A F. é uma miúda de 11 anos. Vaidosa, coquete, bem disposta, meiga, divertida e que nasceu com Spina Bífida e com uma bexiga neurogénica.

O facto da bexiga da F. não funcionar na sua plenitude obriga-a a ter que fazer um procedimento clínico de esvaziamento vesical via algaliação de três em três horas.

Durante o primeiro ciclo este procedimento foi assegurado – e bem- pelo Centro de Saúde. Tentou-se, durante estes quatro anos, capacitar a F. para fazer o procedimento de forma autónoma mas ela tem algumas dificuldades a nível psicomotor e também de maturidade que dificultam a tarefa, pelo que, levará mais tempo até o conseguir.

A F. transitou este ano para o 5º ano e foi acolhida com sete pedras na mão. Ou melhor, não foi acolhida.

O Agrupamento de Escolas Pedro Eanes Lobato no Seixal impede-a de frequentar as aulas afirmando que o corpo docente e não docente não tem responsabilidades na realização deste procedimento.

O Centro de Saúde do Seixal afirma que não consegue assegurar este procedimento por falta de recursos humanos e por não ser da sua competência, sem terem orientado e encaminhado a situação antecipadamente de modo a prevenir a vergonha que se está a viver agora e a garantir a dignidade desta criança.

A escola começou vai para três semanas e a F. não conheceu novos professores, não reviu os colegas e tem ido todos os dias, às costas da mãe para o trabalho desta (porque tem marcha claudicante e anda com dificuldades) , para não ficar sozinha em casa e colocando em risco o posto de trabalho da progenitora e cujo salário é o ganha-pão de toda a família,

Neste jogo de empurra responsabilidades é garantido que o superior interesse da F. não está assegurado nem do ponto de vista da Saúde nem da Educação, estando privada de cuidados fundamentais a todas as crianças.
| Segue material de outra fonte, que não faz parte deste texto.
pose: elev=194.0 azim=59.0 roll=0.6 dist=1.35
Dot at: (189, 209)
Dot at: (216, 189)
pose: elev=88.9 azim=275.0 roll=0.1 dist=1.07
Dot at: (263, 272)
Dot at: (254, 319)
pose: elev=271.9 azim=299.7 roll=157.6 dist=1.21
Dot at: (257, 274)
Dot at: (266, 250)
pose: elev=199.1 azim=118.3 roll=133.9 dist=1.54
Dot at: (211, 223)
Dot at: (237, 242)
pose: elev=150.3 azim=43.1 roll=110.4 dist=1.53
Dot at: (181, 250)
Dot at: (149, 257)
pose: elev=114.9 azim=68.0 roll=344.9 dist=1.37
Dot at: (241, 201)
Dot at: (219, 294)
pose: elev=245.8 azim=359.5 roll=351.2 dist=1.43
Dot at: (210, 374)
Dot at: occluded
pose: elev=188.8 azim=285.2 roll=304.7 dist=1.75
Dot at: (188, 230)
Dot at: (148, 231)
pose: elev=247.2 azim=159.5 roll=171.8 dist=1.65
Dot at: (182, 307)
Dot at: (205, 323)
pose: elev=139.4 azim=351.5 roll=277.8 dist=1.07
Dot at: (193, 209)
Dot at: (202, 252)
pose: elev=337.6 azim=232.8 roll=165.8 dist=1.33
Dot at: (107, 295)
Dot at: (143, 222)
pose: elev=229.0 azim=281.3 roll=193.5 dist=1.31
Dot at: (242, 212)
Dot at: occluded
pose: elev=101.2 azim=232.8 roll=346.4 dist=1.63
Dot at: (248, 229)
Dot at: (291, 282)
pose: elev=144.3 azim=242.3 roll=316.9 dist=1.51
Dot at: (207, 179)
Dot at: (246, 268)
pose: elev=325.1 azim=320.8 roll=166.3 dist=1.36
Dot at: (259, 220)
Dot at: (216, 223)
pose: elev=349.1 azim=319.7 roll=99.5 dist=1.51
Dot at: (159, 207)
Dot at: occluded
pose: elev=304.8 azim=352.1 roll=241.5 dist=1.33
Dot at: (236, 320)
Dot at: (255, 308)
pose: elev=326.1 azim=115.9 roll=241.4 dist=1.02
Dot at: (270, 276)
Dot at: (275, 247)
A todos os seres humanos.

É da responsabilidade do Estado que somos todos nós proteger as crianças. É da minha responsabilidade contar-vos cheia de raiva e exasperada que a mãe da F. liga-me há vários dias à noite a chorar, com uma tristeza profunda pela discriminação com que a filha é vetada pelos serviços de educação e saúde porque nasceu com uma deficiência.

A F. um dia aprenderá a auto-algaliar-se, estou certa. É um procedimento delicado e respeitaremos o seu ritmo de aprendizagem e a sua maturidade para o fazer.

Mas, até lá, alguém dos serviços de Saúde deste país tem que o garantir sob pena da menina perder a sua função renal a curto/médio-prazo. Sob pena de não poder voltar à instituição “Escola”, a mesma que denuncia pais à CPCJ em caso de absentismo prolongado dos alunos mas que relativamente à F. faz questão da a empurrar para esta situação de discriminação profunda.

Mas, até lá, alguém dos serviços de Educação deste país tem que garantir que a F. vai à escola, como qualquer aluno da sua idade o faz há três semanas.

A F. tem 11 anos. Vaidosa, coquete, bem disposta, meiga, divertida … até quando?